Вообще-то она не возражает, чтобы супруг уступал, но только двоим: ей и Григорию Ефимовичу. Из остальных ни один этого не заслуживает, потому что:

" Сазонов - дурак "; " Воейков - трус и дурак"; "Посол Демидов совершенный дурак"; "Самарин - настоящий дурак"; "Все министры - сплошь дураки"; "Я надеюсь, что Кедринского (то есть Керенского. - М.К.) из Думы повесят за его ужасную речь - это необходимо, и это было бы хорошим примером"; "Спокойно и с чистой совестью я сослала бы Львова в Сибирь"; "Я отняла бы чин у Самарина", "Милюкова, Гучкова и Поливанова - всех их надо тоже в Сибирь".
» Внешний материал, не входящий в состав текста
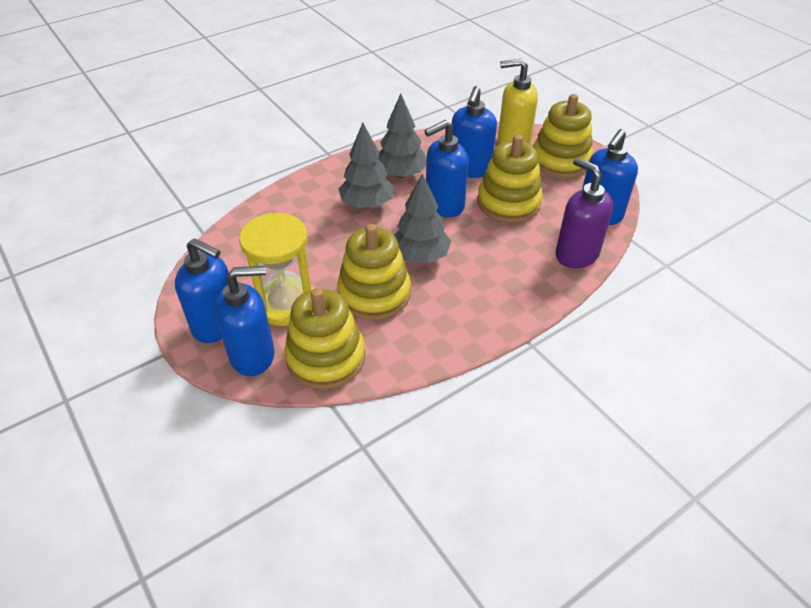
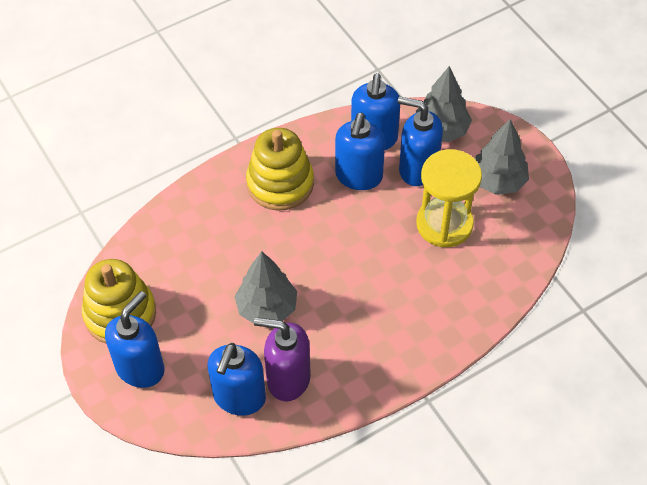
yellow soap dispenser: 1 -> 0
yellow stacking toy: 4 -> 2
Раз зачислив Гучкова в революционеры, она с тех пор рвет и мечет при одном упоминании его имени. "Гучков - это скотина, хотя и умная, он начиняет всякими мерзостями Алексеева"; "Как отвратительно, что Гучков, Рябушинский, Вайнштейн, Лазарев и Жуковский избраны этими мерзавцами в Государственный совет". Однажды она спешит порадовать супруга светлой весточкой: "Гучков очень болен; желаю ему отправиться на тот свет". Увы, вскоре выяснилось, что Гучков на тот свет не собирается, какое разочарование: "Гучков поправляется". Ее комментарий: "По совести должна тебе сказать, мой ангел: выздоровление Гучкова - к нашему несчастью". Затем: "Правда ли, что собираются послать к тебе Гучкова и других с депутацией от Москвы? Тяжелая железнодорожная авария, в которой пострадал бы он один, была бы заслуженным божьим наказанием"; "Конечно, отделаться от Гучкова надо, но только как вот в чем вопрос. Теперь военное время - нельзя ли придраться к чему-нибудь такому, на основании чего можно было бы его засадить?"; "Гучкову место на суку высокого дерева"; "Ах, если бы только можно было повесить Гучкова!"